This post examines an opinion the U.S. Court of Appeals for the 5th Circuit recently issued in a civil case: West
Management of Washington, Inc. v. Kattler, 2015 WL 178996 (2015). It begins by explaining that
[t]his appeal arises from a contempt
proceeding ancillary to the merits of the underlying case. Michael A. Moore,
the attorney for Dean Kattler, the defendant in the proceedings below, appeals
the imposition of sanctions following a finding that Moore was in civil contempt.
West Management of
Washington, Inc. v. Kattler, supra.
The “underlying case” was the result of Waste Management,
Inc.’s [“WM”] suing
Kattler, a former employee, for misappropriating confidential
business information, and for violating the terms of his employment agreement
by accepting a job with Emerald Services, Inc. (Emerald), an alleged WM
competitor.
Shortly after the onset of litigation,
WM sought a temporary restraining order (TRO) to enjoin Kattler from disclosing
WM's confidential information, and requiring Kattler to produce images of all
electronic devices that might contain such information. On December 12, 2012,
the district court issued a TRO directing Kattler to `produce to Waste
Management images of all electronic devices used by Kattler . . . except for
the electronic devices used and/or owned by Kattler at Emerald,’
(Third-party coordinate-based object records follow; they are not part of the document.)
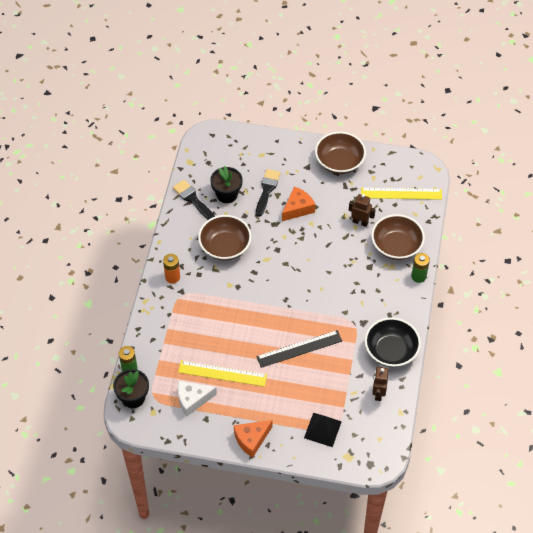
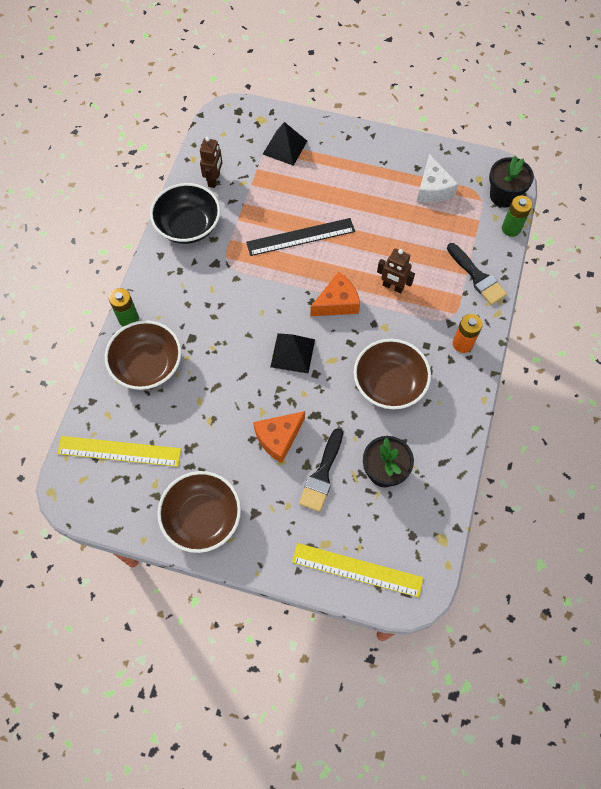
camera: 175 degrees left, 10 degrees up
black brush [173,180,215,220] -> black brush moved to [447,243,507,305]
yellow ruler [178,360,267,387] -> yellow ruler moved to [292,543,423,598]
white cheese [178,381,217,416] -> white cheese turned 90 degrees clockwise [417,154,459,203]
orange cheese [234,420,273,458] -> orange cheese moved to [310,272,360,316]
brown robot [349,194,376,227] -> brown robot moved to [377,248,415,293]
none -> black pyramid [270,333,315,374]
and to `produce to a third-party forensics expert, to be agreed upon by the
Parties, images of all electronic devices used by Kattler . . . at
Emerald.’
Eight days later, the district court
issued a preliminary injunction that modified the TRO by requiring Kattler to
produce all personal devices to WM within two days (by December 22), and
expanded the definition of `personal devices’ to include all of Kattler's
devices, except those devices `provided to Mr. Kattler by Emerald.’ This
enlargement occurred despite the fact that the parties had discussed with the
court the importance of preventing the disclosure of attorney-client-privileged
information present on devices that were now to be produced directly to WM.
Because the order failed to address the
attorney-client-privilege concerns, Moore argued that Kattler should not be
compelled to produce certain devices. Moore also disputed, based on Kattler's
representations, the existence of a certain SanDisk-brand USB thumb drive
sought by WM. After it became clear Kattler would not produce those devices, WM
moved for a show-cause hearing as to why Kattler should not be held in
contempt. The district court granted this motion and ordered `that Defendant
appear for a hearing’ to be held on January 22, 2013.
West Management of
Washington, Inc. v. Kattler, supra (emphasis in the original).
At that hearing, one of the issues was whether Kattler was
required to produce his
iPad for inspection. Moore argued that
Kattler complied with the court's orders despite not producing the iPad because
it was a personal device and because it contained information protected by the
attorney-client privilege. The district court disagreed that the iPad could be
considered `personal’ under the preliminary injunction, and ordered that the
device be produced to WM. Notably, the court spoke in terms of the device
itself, rather than an image of its content.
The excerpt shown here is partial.